** Activity **
Please write out only the lines from the line with "Punten en gemidd" to the line with "Überwachung von", inclusive, exactly as they stand below, without the pictures.

[Stored dataset items]
════════════════════

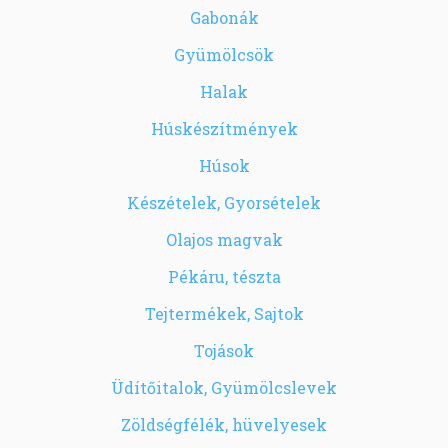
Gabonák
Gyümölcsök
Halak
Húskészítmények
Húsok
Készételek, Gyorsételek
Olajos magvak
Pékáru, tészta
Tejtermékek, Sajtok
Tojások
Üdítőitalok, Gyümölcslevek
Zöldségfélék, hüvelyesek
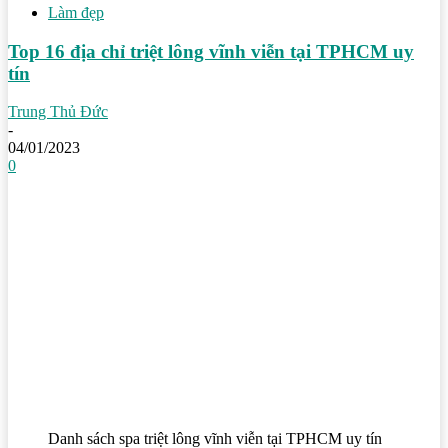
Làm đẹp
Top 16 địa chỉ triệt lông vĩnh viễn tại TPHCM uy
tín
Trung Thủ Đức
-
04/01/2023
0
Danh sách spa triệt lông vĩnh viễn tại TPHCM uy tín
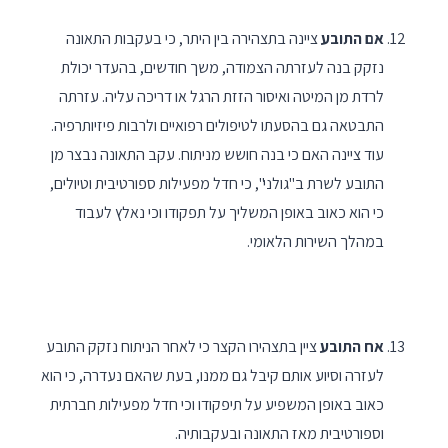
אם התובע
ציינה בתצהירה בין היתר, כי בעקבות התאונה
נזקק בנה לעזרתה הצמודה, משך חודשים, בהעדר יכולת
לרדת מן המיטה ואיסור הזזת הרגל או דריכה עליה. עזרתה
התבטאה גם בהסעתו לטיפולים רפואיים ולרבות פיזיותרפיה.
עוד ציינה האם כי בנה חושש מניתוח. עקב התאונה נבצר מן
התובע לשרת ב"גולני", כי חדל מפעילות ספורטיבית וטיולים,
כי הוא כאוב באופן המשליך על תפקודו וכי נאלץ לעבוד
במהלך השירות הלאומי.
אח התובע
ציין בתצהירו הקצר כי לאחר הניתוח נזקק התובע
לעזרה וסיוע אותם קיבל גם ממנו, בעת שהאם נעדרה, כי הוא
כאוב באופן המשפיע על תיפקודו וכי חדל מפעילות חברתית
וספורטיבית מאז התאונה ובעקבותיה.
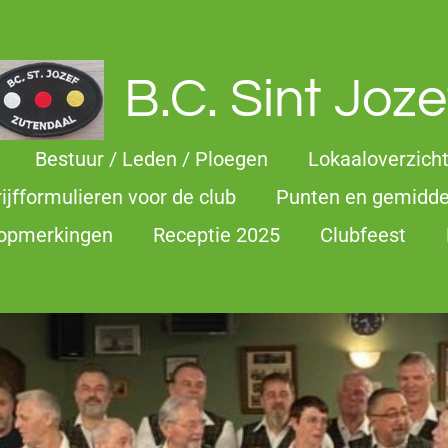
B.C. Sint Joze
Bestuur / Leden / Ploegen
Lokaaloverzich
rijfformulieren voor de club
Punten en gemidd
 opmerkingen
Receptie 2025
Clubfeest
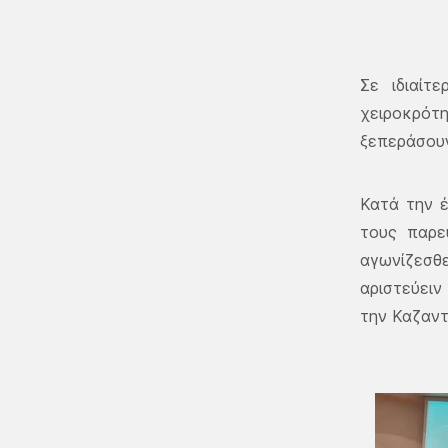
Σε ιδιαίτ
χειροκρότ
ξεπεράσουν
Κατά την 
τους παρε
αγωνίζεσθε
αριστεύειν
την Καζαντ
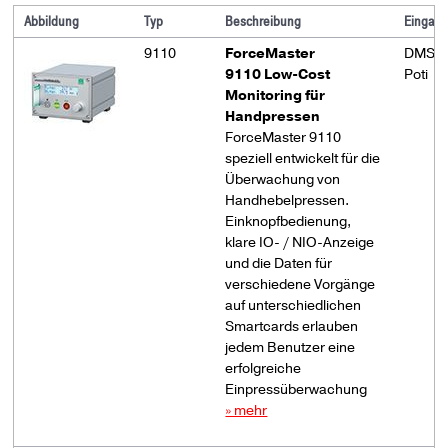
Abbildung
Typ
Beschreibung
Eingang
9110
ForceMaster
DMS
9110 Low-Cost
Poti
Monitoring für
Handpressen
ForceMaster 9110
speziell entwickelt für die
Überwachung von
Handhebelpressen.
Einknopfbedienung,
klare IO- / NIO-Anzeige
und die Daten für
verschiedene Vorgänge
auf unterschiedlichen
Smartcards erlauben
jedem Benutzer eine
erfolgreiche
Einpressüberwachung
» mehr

════════════════════

** Answer below **
Punten en gemidd
 opmerkingen
Receptie 2025
Clubfeest
Σε ιδιαίτ
χειροκρότ
ξεπεράσουν
Κατά την 
τους παρε
αγωνίζεσθε
αριστεύειν
την Καζαντ
Abbildung
Typ
Beschreibung
Eingang
9110
ForceMaster
DMS
9110 Low-Cost
Poti
Monitoring für
Handpressen
ForceMaster 9110
speziell entwickelt für die
Überwachung von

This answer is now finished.